Denn darum geht’s doch bei so einer Feier: Zu erfahren, wer was bisher wie geschafft hat. Und wie zum Teufel man jetzt eigentlich aussieht. Und vor allem: Wie gut komme ich im Vergleich zu den anderen weg? Und jetzt würde ich gerne sagen: Ist mir doch egal. Ich mag mein Leben! Aber das wäre dann doch etwas gelogen. Denn auch wenn ich ziemlich zufrieden bin mit dem, was ich habe, machen Vergleiche mit rund hundert Menschen, die dieselbe Ausgangslage wie du hatten, einfach keinen Spaß, wenn man nicht mindestens im Mittelfeld mitspielt.

Und ich bin mir ziemlich sicher: Den anderen geht es ganz genauso. Jede Wette, dass jeder einzelne auf diesem Treffen zwischendurch Bilanz zieht und das knackig verpackt in Nachrichten an seine Liebsten von heute versendet.
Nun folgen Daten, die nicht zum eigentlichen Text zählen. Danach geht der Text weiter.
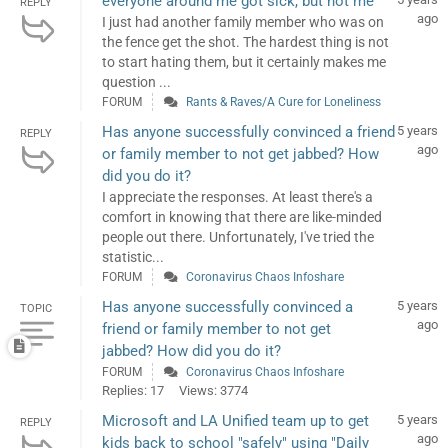
everyone around me got sick, but not me
REPLY
ago
I just had another family member who was on
the fence get the shot. The hardest thing is not
to start hating them, but it certainly makes me
question ...
FORUM
Rants & Raves/A Cure for Loneliness
Has anyone successfully convinced a friend
5 years
REPLY
ago
or family member to not get jabbed? How
did you do it?
I appreciate the responses. At least there's a
comfort in knowing that there are like-minded
people out there. Unfortunately, I've tried the
statistic...
FORUM
Coronavirus Chaos Infoshare
Has anyone successfully convinced a
5 years
TOPIC
ago
friend or family member to not get
jabbed? How did you do it?
FORUM
Coronavirus Chaos Infoshare
Replies: 17
Views: 3774
Microsoft and LA Unified team up to get
5 years
REPLY
ago
kids back to school "safely" using "Daily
Etwa, dass der nerdige Klassendepp von früher jetzt ein schöner Schwan geworden ist und ein Vermögen verdient. „Wahnsinn!“ Oder dass die Klassenbeste sich auf Leben mit Räucherstäbchen und Himalayasalz in einem Wohnprojekt entschieden hat. „Was passiert hier?“

Vielleicht wird aber auch alles so sein wie früher und wir trinken zu schnell einen über den Durst, hängen uns zu Take That mit feuchten Augen in den Armen und am Ende muss irgendjemand irgendwem die Haare aus dem Gesicht halten, während dieser sich übergibt.

Und wenn alles schiefgeht, bleibt mir ja immer noch der nasse Tod in der Bowle-Schale.